When a user send a signal to any another processes it forces the kernel
to allocate memory for 'struct sigqueue' objects. The number of signals
is limited by RLIMIT_SIGPENDING resource limit, but even the default
settings allow each user to consume up to several megabytes of memory.
Moreover, an untrusted admin inside container can increase the limit or
create new fake users and force them to sent signals.
It makes sense to account for these allocations to restrict the host's
memory consumption from inside the memcg-limited container.
Signed-off-by: Vasily Averin <[email protected]>
---
kernel/signal.c | 2 +-
1 file changed, 1 insertion(+), 1 deletion(-)

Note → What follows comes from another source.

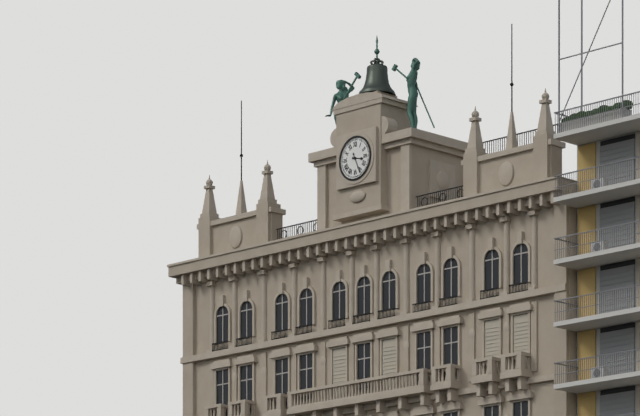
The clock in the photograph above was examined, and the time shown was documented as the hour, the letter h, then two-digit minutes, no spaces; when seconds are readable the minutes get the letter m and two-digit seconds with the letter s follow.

diff --git a/kernel/signal.c b/kernel/signal.c
index a3229ad..8921c4a 100644
--- a/kernel/signal.c
+++ b/kernel/signal.c
@@ -4663,7 +4663,7 @@ void __init signals_init(void)
{
siginfo_buildtime_checks();
- sigqueue_cachep = KMEM_CACHE(sigqueue, SLAB_PANIC);
+ sigqueue_cachep = KMEM_CACHE(sigqueue, SLAB_PANIC | SLAB_ACCOUNT);
}
#ifdef CONFIG_KGDB_KDB
--
1.8.3.1
Vasily Averin <[email protected]> writes:
> When a user send a signal to any another processes it forces the kernel
> to allocate memory for 'struct sigqueue' objects. The number of signals
> is limited by RLIMIT_SIGPENDING resource limit, but even the default
> settings allow each user to consume up to several megabytes of memory.
> Moreover, an untrusted admin inside container can increase the limit or
> create new fake users and force them to sent signals.
Not any more. Currently the number of sigqueue objects is limited
by the rlimit of the creator of the user namespace of the container.
> It makes sense to account for these allocations to restrict the host's
> memory consumption from inside the memcg-limited container.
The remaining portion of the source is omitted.